Retorne, sem qualquer alteração, o trecho do texto sobre o modelo de gestão focado em resultados compreendido entre "No modelo mais" e "em empresas assim.", incluindo ambos os extremos.

## TEXTO DA PÁGINA
····················
No modelo mais agressivo e competidor, profissional deve ser muito comprometido com o trabalho, diz consultor
No mercado de trabalho, existem empresas com diversos tipos de gestão e, entre eles, o mais agressivo é o focado em resultados. Nesse modelo, o ambiente de trabalho é mais competitivo e, por isso, nem todos os profissionais têm o perfil para trabalhar em empresas assim.
Segundo o consultor de carreira da Thomas Case & Associados, Eduardo Bahi, no modelo de gestão mais agressivo e competidor, o profissional deve ser muito comprometido com o trabalho.
“Comprometido significa não ter hora para iniciar nem para terminar o trabalho. O expediente é definido pelo escopo de trabalho e não pelo horário do almoço, jantar ou café da manhã rotineiros", explica Bahi, para quem um profissional comprometido é aquele que tem uma ideia dormindo, acorda e começa a colocá-la no papel.
····················
## DADOS PARA ANÁLISE
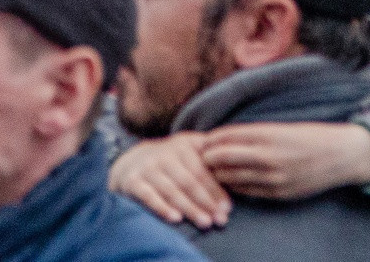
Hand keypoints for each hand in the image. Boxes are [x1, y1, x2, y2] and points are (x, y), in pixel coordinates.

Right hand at [110, 135, 232, 228]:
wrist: (130, 161)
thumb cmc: (170, 160)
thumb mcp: (187, 150)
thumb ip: (210, 156)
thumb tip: (239, 173)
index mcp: (182, 146)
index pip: (203, 170)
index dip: (216, 190)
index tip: (228, 209)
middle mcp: (164, 154)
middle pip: (189, 181)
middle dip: (206, 202)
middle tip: (219, 220)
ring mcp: (147, 168)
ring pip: (172, 190)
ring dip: (189, 208)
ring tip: (204, 222)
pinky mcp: (132, 181)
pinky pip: (148, 196)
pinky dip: (162, 208)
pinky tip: (175, 219)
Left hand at [200, 123, 369, 201]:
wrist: (341, 155)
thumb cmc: (311, 136)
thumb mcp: (282, 127)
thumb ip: (255, 135)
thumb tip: (225, 139)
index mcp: (268, 134)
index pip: (227, 136)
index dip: (211, 139)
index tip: (204, 139)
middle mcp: (268, 156)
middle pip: (223, 158)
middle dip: (209, 158)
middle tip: (202, 157)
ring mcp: (273, 177)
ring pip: (231, 177)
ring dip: (219, 174)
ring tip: (213, 170)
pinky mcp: (278, 193)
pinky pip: (247, 191)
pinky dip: (235, 186)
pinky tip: (232, 181)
····················
## SOLUÇÃO A SEGUIR
No modelo mais agressivo e competidor, profissional deve ser muito comprometido com o trabalho, diz consultor
No mercado de trabalho, existem empresas com diversos tipos de gestão e, entre eles, o mais agressivo é o focado em resultados. Nesse modelo, o ambiente de trabalho é mais competitivo e, por isso, nem todos os profissionais têm o perfil para trabalhar em empresas assim.